ABOUT THIS TASK
Which lines in the records below contain the word "company"? Copy each one out.

(Dataset entries)
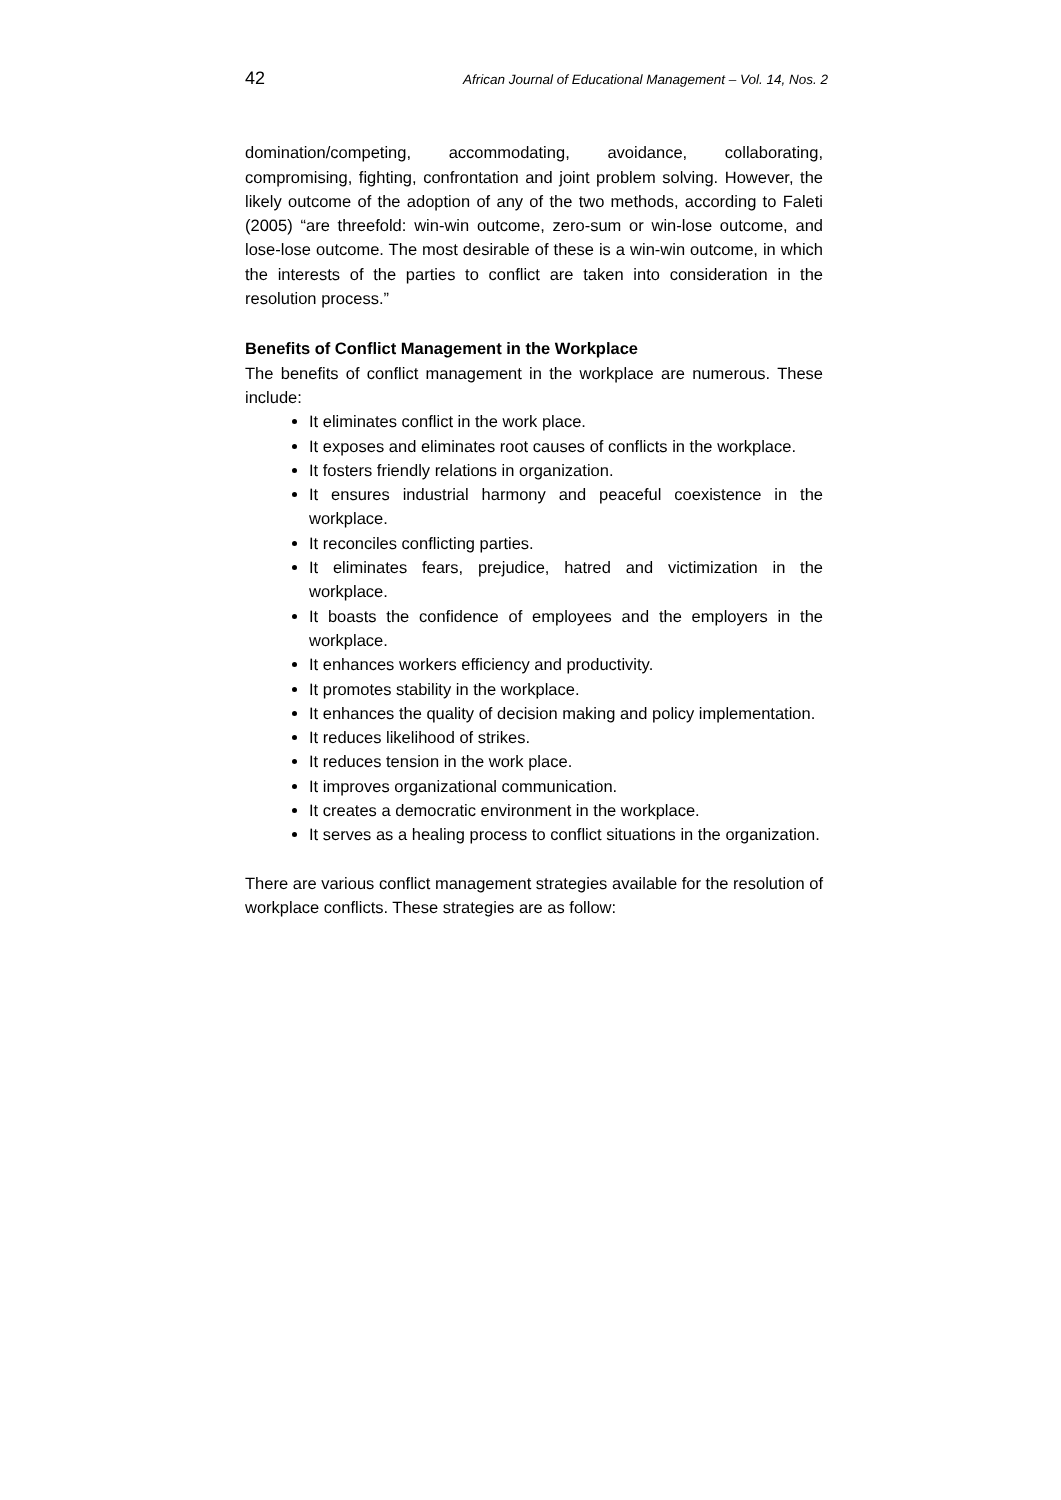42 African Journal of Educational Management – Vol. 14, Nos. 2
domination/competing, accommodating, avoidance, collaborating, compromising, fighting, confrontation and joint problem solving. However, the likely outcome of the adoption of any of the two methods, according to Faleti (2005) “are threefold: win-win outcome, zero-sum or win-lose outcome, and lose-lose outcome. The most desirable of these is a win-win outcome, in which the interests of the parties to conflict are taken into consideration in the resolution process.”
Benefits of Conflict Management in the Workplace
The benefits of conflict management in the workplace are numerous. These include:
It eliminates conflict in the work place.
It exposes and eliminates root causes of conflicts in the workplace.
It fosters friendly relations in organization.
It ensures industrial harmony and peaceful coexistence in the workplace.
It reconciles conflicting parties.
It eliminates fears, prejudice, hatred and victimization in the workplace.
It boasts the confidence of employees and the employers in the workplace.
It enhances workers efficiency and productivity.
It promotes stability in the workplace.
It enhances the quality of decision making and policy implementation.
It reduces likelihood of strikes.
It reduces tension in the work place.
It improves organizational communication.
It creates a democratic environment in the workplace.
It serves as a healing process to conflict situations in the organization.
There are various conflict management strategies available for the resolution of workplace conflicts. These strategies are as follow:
* * *
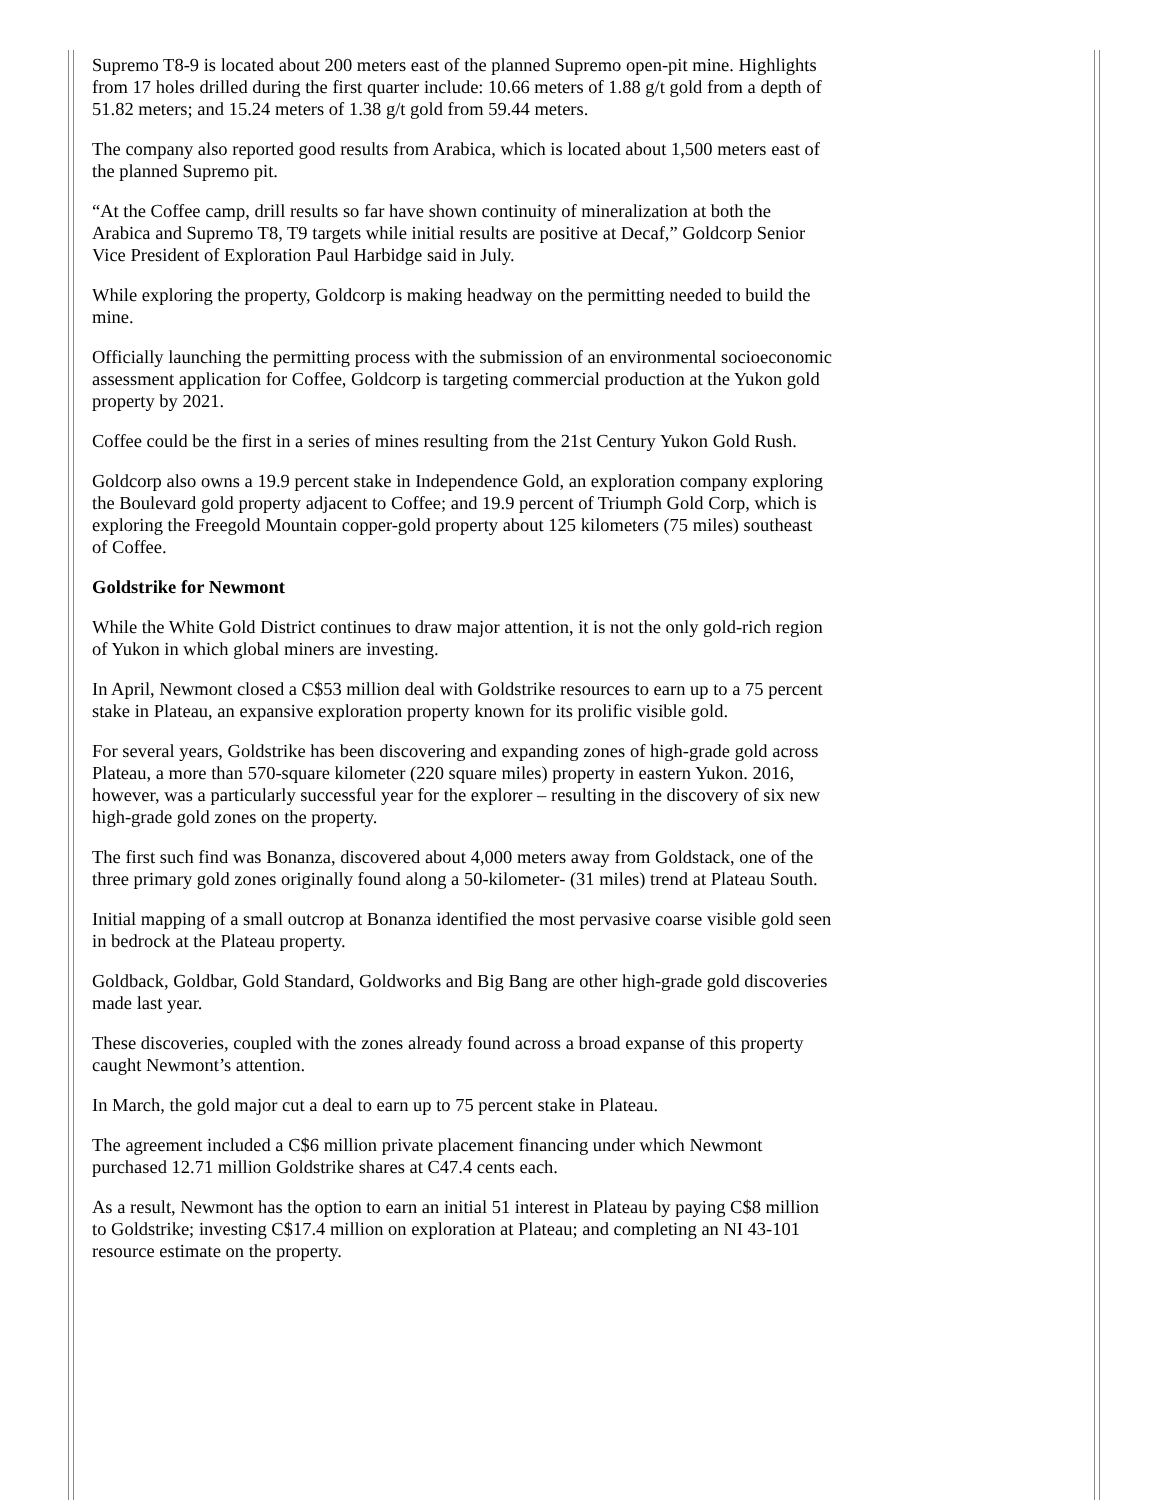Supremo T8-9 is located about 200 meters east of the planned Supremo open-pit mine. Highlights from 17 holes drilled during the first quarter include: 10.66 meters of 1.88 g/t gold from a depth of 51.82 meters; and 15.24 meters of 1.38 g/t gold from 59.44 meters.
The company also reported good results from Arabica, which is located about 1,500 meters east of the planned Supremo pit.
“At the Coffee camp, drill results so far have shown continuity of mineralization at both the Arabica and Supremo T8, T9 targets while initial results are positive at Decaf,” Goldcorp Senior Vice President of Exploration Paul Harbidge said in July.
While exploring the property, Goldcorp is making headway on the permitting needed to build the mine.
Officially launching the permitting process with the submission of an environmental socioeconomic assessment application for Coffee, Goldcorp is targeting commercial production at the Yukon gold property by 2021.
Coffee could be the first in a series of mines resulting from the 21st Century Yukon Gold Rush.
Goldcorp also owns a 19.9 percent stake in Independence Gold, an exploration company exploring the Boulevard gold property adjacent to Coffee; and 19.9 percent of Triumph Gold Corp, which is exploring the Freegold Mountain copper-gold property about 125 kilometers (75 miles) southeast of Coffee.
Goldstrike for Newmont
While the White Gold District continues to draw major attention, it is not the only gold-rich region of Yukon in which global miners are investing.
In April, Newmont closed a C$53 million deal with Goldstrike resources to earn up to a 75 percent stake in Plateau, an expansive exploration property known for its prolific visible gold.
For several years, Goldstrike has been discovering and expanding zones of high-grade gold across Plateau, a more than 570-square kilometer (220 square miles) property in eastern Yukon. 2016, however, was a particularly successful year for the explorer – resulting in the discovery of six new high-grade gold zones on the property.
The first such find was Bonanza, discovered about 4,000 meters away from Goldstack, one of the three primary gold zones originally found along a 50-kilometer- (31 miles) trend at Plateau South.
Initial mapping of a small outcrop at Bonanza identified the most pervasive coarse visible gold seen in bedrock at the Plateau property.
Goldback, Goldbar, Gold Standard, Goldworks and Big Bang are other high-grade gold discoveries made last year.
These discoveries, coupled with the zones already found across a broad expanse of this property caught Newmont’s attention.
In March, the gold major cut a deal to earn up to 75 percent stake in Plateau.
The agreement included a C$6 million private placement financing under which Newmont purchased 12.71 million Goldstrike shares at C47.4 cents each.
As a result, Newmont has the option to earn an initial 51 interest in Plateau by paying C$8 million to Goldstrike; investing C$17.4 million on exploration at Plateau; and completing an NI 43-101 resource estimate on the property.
* * *
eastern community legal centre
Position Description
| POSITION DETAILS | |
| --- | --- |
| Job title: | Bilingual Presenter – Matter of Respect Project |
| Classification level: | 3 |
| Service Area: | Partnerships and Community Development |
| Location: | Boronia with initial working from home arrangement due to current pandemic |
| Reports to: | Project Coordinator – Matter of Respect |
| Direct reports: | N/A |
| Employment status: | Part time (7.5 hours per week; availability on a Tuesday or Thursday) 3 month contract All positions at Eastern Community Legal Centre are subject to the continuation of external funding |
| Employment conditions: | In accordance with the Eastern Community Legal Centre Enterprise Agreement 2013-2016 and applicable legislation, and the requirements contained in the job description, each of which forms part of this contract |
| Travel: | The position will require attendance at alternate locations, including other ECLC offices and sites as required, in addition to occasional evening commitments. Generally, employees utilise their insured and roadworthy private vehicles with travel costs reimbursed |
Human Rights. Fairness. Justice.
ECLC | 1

WRITTEN SOLUTION
The company also reported good results from Arabica, which is located about 1,500 meters east of the planned Supremo pit.
Goldcorp also owns a 19.9 percent stake in Independence Gold, an exploration company exploring the Boulevard gold property adjacent to Coffee; and 19.9 percent of Triumph Gold Corp, which is exploring the Freegold Mountain copper-gold property about 125 kilometers (75 miles) southeast of Coffee.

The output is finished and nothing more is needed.